━━━ Exercise materials

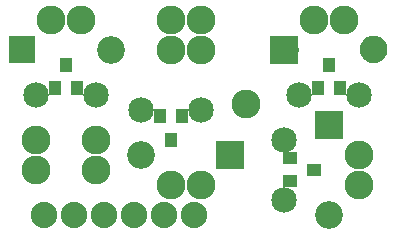
<source format=gts>
G04 MADE WITH FRITZING*
G04 WWW.FRITZING.ORG*
G04 DOUBLE SIDED*
G04 HOLES PLATED*
G04 CONTOUR ON CENTER OF CONTOUR VECTOR*
%ASAXBY*%
%FSLAX23Y23*%
%MOIN*%
%OFA0B0*%
%SFA1.0B1.0*%
%ADD10C,0.096614*%
%ADD11C,0.092000*%
%ADD12C,0.085000*%
%ADD13C,0.088000*%
%ADD14C,0.042000*%
%ADD15R,0.041496X0.045433*%
%ADD16R,0.045433X0.041496*%
%ADD17R,0.092000X0.092000*%
%ADD18R,0.001000X0.001000*%
%LNMASK1*%
G90*
G70*
G54D10*
X87Y199D03*
X87Y299D03*
X637Y149D03*
X537Y149D03*
G54D11*
X735Y249D03*
X437Y249D03*
X735Y249D03*
X437Y249D03*
G54D12*
X637Y399D03*
X437Y399D03*
X637Y399D03*
X437Y399D03*
G54D10*
X537Y599D03*
X1165Y249D03*
X1165Y149D03*
G54D11*
X1065Y347D03*
X1065Y49D03*
X1065Y347D03*
X1065Y49D03*
G54D12*
X915Y299D03*
X915Y99D03*
X915Y299D03*
X915Y99D03*
G54D13*
X115Y49D03*
X215Y49D03*
X315Y49D03*
X415Y49D03*
X515Y49D03*
X615Y49D03*
G54D10*
X637Y599D03*
X1015Y699D03*
X1115Y699D03*
G54D11*
X917Y599D03*
G54D14*
X1215Y599D03*
G54D11*
X917Y599D03*
G54D14*
X1215Y599D03*
G54D12*
X965Y449D03*
X1165Y449D03*
X965Y449D03*
X1165Y449D03*
G54D10*
X637Y699D03*
X137Y699D03*
X237Y699D03*
G54D14*
X39Y599D03*
G54D11*
X337Y599D03*
G54D14*
X39Y599D03*
G54D11*
X337Y599D03*
G54D12*
X87Y449D03*
X287Y449D03*
X87Y449D03*
X287Y449D03*
G54D10*
X537Y699D03*
X287Y199D03*
X287Y299D03*
X787Y419D03*
G54D15*
X150Y471D03*
X225Y471D03*
X187Y549D03*
X1028Y471D03*
X1102Y471D03*
X1065Y549D03*
G54D16*
X936Y237D03*
X936Y162D03*
X1015Y199D03*
G54D15*
X575Y378D03*
X500Y378D03*
X537Y299D03*
G54D17*
X736Y249D03*
X736Y249D03*
X1065Y348D03*
X1065Y348D03*
X916Y599D03*
X916Y599D03*
G54D18*
X0Y645D02*
X83Y645D01*
X1207Y645D02*
X1221Y645D01*
X0Y644D02*
X83Y644D01*
X1202Y644D02*
X1225Y644D01*
X0Y643D02*
X83Y643D01*
X1199Y643D02*
X1229Y643D01*
X0Y642D02*
X83Y642D01*
X1196Y642D02*
X1231Y642D01*
X0Y641D02*
X83Y641D01*
X1194Y641D02*
X1233Y641D01*
X0Y640D02*
X83Y640D01*
X1192Y640D02*
X1235Y640D01*
X0Y639D02*
X83Y639D01*
X1190Y639D02*
X1237Y639D01*
X0Y638D02*
X83Y638D01*
X1189Y638D02*
X1239Y638D01*
X0Y637D02*
X83Y637D01*
X1187Y637D02*
X1240Y637D01*
X0Y636D02*
X83Y636D01*
X1186Y636D02*
X1241Y636D01*
X0Y635D02*
X83Y635D01*
X1185Y635D02*
X1243Y635D01*
X0Y634D02*
X83Y634D01*
X1184Y634D02*
X1244Y634D01*
X0Y633D02*
X83Y633D01*
X1182Y633D02*
X1245Y633D01*
X0Y632D02*
X83Y632D01*
X1181Y632D02*
X1246Y632D01*
X0Y631D02*
X83Y631D01*
X1180Y631D02*
X1247Y631D01*
X0Y630D02*
X83Y630D01*
X1180Y630D02*
X1248Y630D01*
X0Y629D02*
X83Y629D01*
X1179Y629D02*
X1249Y629D01*
X0Y628D02*
X83Y628D01*
X1178Y628D02*
X1249Y628D01*
X0Y627D02*
X83Y627D01*
X1177Y627D02*
X1250Y627D01*
X0Y626D02*
X83Y626D01*
X1177Y626D02*
X1251Y626D01*
X0Y625D02*
X83Y625D01*
X1176Y625D02*
X1251Y625D01*
X0Y624D02*
X83Y624D01*
X1175Y624D02*
X1252Y624D01*
X0Y623D02*
X83Y623D01*
X1175Y623D02*
X1253Y623D01*
X0Y622D02*
X83Y622D01*
X1174Y622D02*
X1253Y622D01*
X0Y621D02*
X83Y621D01*
X1173Y621D02*
X1254Y621D01*
X0Y620D02*
X83Y620D01*
X1173Y620D02*
X1254Y620D01*
X0Y619D02*
X83Y619D01*
X1172Y619D02*
X1255Y619D01*
X0Y618D02*
X83Y618D01*
X1172Y618D02*
X1255Y618D01*
X0Y617D02*
X83Y617D01*
X1172Y617D02*
X1256Y617D01*
X0Y616D02*
X83Y616D01*
X1171Y616D02*
X1256Y616D01*
X0Y615D02*
X83Y615D01*
X1171Y615D02*
X1256Y615D01*
X0Y614D02*
X83Y614D01*
X1170Y614D02*
X1257Y614D01*
X0Y613D02*
X83Y613D01*
X1170Y613D02*
X1257Y613D01*
X0Y612D02*
X83Y612D01*
X1170Y612D02*
X1257Y612D01*
X0Y611D02*
X83Y611D01*
X1170Y611D02*
X1258Y611D01*
X0Y610D02*
X83Y610D01*
X1169Y610D02*
X1258Y610D01*
X0Y609D02*
X83Y609D01*
X1169Y609D02*
X1258Y609D01*
X0Y608D02*
X83Y608D01*
X1169Y608D02*
X1258Y608D01*
X0Y607D02*
X83Y607D01*
X1169Y607D02*
X1258Y607D01*
X0Y606D02*
X84Y606D01*
X1169Y606D02*
X1259Y606D01*
X0Y605D02*
X84Y605D01*
X1169Y605D02*
X1259Y605D01*
X0Y604D02*
X84Y604D01*
X1168Y604D02*
X1259Y604D01*
X0Y603D02*
X84Y603D01*
X1168Y603D02*
X1259Y603D01*
X0Y602D02*
X84Y602D01*
X1168Y602D02*
X1259Y602D01*
X0Y601D02*
X84Y601D01*
X1168Y601D02*
X1259Y601D01*
X0Y600D02*
X84Y600D01*
X1168Y600D02*
X1259Y600D01*
X0Y599D02*
X84Y599D01*
X1168Y599D02*
X1259Y599D01*
X0Y598D02*
X84Y598D01*
X1168Y598D02*
X1259Y598D01*
X0Y597D02*
X84Y597D01*
X1168Y597D02*
X1259Y597D01*
X0Y596D02*
X84Y596D01*
X1168Y596D02*
X1259Y596D01*
X0Y595D02*
X84Y595D01*
X1168Y595D02*
X1259Y595D01*
X0Y594D02*
X84Y594D01*
X1169Y594D02*
X1259Y594D01*
X0Y593D02*
X84Y593D01*
X1169Y593D02*
X1259Y593D01*
X0Y592D02*
X83Y592D01*
X1169Y592D02*
X1258Y592D01*
X0Y591D02*
X83Y591D01*
X1169Y591D02*
X1258Y591D01*
X0Y590D02*
X83Y590D01*
X1169Y590D02*
X1258Y590D01*
X0Y589D02*
X83Y589D01*
X1170Y589D02*
X1258Y589D01*
X0Y588D02*
X83Y588D01*
X1170Y588D02*
X1257Y588D01*
X0Y587D02*
X83Y587D01*
X1170Y587D02*
X1257Y587D01*
X0Y586D02*
X83Y586D01*
X1170Y586D02*
X1257Y586D01*
X0Y585D02*
X83Y585D01*
X1171Y585D02*
X1257Y585D01*
X0Y584D02*
X83Y584D01*
X1171Y584D02*
X1256Y584D01*
X0Y583D02*
X83Y583D01*
X1171Y583D02*
X1256Y583D01*
X0Y582D02*
X83Y582D01*
X1172Y582D02*
X1256Y582D01*
X0Y581D02*
X83Y581D01*
X1172Y581D02*
X1255Y581D01*
X0Y580D02*
X83Y580D01*
X1173Y580D02*
X1255Y580D01*
X0Y579D02*
X83Y579D01*
X1173Y579D02*
X1254Y579D01*
X0Y578D02*
X83Y578D01*
X1174Y578D02*
X1254Y578D01*
X0Y577D02*
X83Y577D01*
X1174Y577D02*
X1253Y577D01*
X0Y576D02*
X83Y576D01*
X1175Y576D02*
X1252Y576D01*
X0Y575D02*
X83Y575D01*
X1176Y575D02*
X1252Y575D01*
X0Y574D02*
X83Y574D01*
X1176Y574D02*
X1251Y574D01*
X0Y573D02*
X83Y573D01*
X1177Y573D02*
X1250Y573D01*
X0Y572D02*
X83Y572D01*
X1178Y572D02*
X1250Y572D01*
X0Y571D02*
X83Y571D01*
X1178Y571D02*
X1249Y571D01*
X0Y570D02*
X83Y570D01*
X1179Y570D02*
X1248Y570D01*
X0Y569D02*
X83Y569D01*
X1180Y569D02*
X1247Y569D01*
X0Y568D02*
X83Y568D01*
X1181Y568D02*
X1246Y568D01*
X0Y567D02*
X83Y567D01*
X1182Y567D02*
X1245Y567D01*
X0Y566D02*
X83Y566D01*
X1183Y566D02*
X1244Y566D01*
X0Y565D02*
X83Y565D01*
X1184Y565D02*
X1243Y565D01*
X0Y564D02*
X83Y564D01*
X1185Y564D02*
X1242Y564D01*
X0Y563D02*
X83Y563D01*
X1187Y563D02*
X1241Y563D01*
X0Y562D02*
X83Y562D01*
X1188Y562D02*
X1239Y562D01*
X0Y561D02*
X83Y561D01*
X1190Y561D02*
X1238Y561D01*
X0Y560D02*
X83Y560D01*
X1191Y560D02*
X1236Y560D01*
X0Y559D02*
X83Y559D01*
X1193Y559D02*
X1234Y559D01*
X0Y558D02*
X83Y558D01*
X1195Y558D02*
X1232Y558D01*
X0Y557D02*
X83Y557D01*
X1197Y557D02*
X1230Y557D01*
X0Y556D02*
X83Y556D01*
X1200Y556D02*
X1227Y556D01*
X0Y555D02*
X83Y555D01*
X1204Y555D02*
X1223Y555D01*
X0Y554D02*
X83Y554D01*
X1210Y554D02*
X1217Y554D01*
D02*
G04 End of Mask1*
M02*
</source>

━━━━━━

Required work:
Leave out any pictures and return exactly the lines from the beginning of the data through the line with "X83Y633D01*", inclusive.

Worked solution:
<source format=gts>
G04 MADE WITH FRITZING*
G04 WWW.FRITZING.ORG*
G04 DOUBLE SIDED*
G04 HOLES PLATED*
G04 CONTOUR ON CENTER OF CONTOUR VECTOR*
%ASAXBY*%
%FSLAX23Y23*%
%MOIN*%
%OFA0B0*%
%SFA1.0B1.0*%
%ADD10C,0.096614*%
%ADD11C,0.092000*%
%ADD12C,0.085000*%
%ADD13C,0.088000*%
%ADD14C,0.042000*%
%ADD15R,0.041496X0.045433*%
%ADD16R,0.045433X0.041496*%
%ADD17R,0.092000X0.092000*%
%ADD18R,0.001000X0.001000*%
%LNMASK1*%
G90*
G70*
G54D10*
X87Y199D03*
X87Y299D03*
X637Y149D03*
X537Y149D03*
G54D11*
X735Y249D03*
X437Y249D03*
X735Y249D03*
X437Y249D03*
G54D12*
X637Y399D03*
X437Y399D03*
X637Y399D03*
X437Y399D03*
G54D10*
X537Y599D03*
X1165Y249D03*
X1165Y149D03*
G54D11*
X1065Y347D03*
X1065Y49D03*
X1065Y347D03*
X1065Y49D03*
G54D12*
X915Y299D03*
X915Y99D03*
X915Y299D03*
X915Y99D03*
G54D13*
X115Y49D03*
X215Y49D03*
X315Y49D03*
X415Y49D03*
X515Y49D03*
X615Y49D03*
G54D10*
X637Y599D03*
X1015Y699D03*
X1115Y699D03*
G54D11*
X917Y599D03*
G54D14*
X1215Y599D03*
G54D11*
X917Y599D03*
G54D14*
X1215Y599D03*
G54D12*
X965Y449D03*
X1165Y449D03*
X965Y449D03*
X1165Y449D03*
G54D10*
X637Y699D03*
X137Y699D03*
X237Y699D03*
G54D14*
X39Y599D03*
G54D11*
X337Y599D03*
G54D14*
X39Y599D03*
G54D11*
X337Y599D03*
G54D12*
X87Y449D03*
X287Y449D03*
X87Y449D03*
X287Y449D03*
G54D10*
X537Y699D03*
X287Y199D03*
X287Y299D03*
X787Y419D03*
G54D15*
X150Y471D03*
X225Y471D03*
X187Y549D03*
X1028Y471D03*
X1102Y471D03*
X1065Y549D03*
G54D16*
X936Y237D03*
X936Y162D03*
X1015Y199D03*
G54D15*
X575Y378D03*
X500Y378D03*
X537Y299D03*
G54D17*
X736Y249D03*
X736Y249D03*
X1065Y348D03*
X1065Y348D03*
X916Y599D03*
X916Y599D03*
G54D18*
X0Y645D02*
X83Y645D01*
X1207Y645D02*
X1221Y645D01*
X0Y644D02*
X83Y644D01*
X1202Y644D02*
X1225Y644D01*
X0Y643D02*
X83Y643D01*
X1199Y643D02*
X1229Y643D01*
X0Y642D02*
X83Y642D01*
X1196Y642D02*
X1231Y642D01*
X0Y641D02*
X83Y641D01*
X1194Y641D02*
X1233Y641D01*
X0Y640D02*
X83Y640D01*
X1192Y640D02*
X1235Y640D01*
X0Y639D02*
X83Y639D01*
X1190Y639D02*
X1237Y639D01*
X0Y638D02*
X83Y638D01*
X1189Y638D02*
X1239Y638D01*
X0Y637D02*
X83Y637D01*
X1187Y637D02*
X1240Y637D01*
X0Y636D02*
X83Y636D01*
X1186Y636D02*
X1241Y636D01*
X0Y635D02*
X83Y635D01*
X1185Y635D02*
X1243Y635D01*
X0Y634D02*
X83Y634D01*
X1184Y634D02*
X1244Y634D01*
X0Y633D02*
X83Y633D01*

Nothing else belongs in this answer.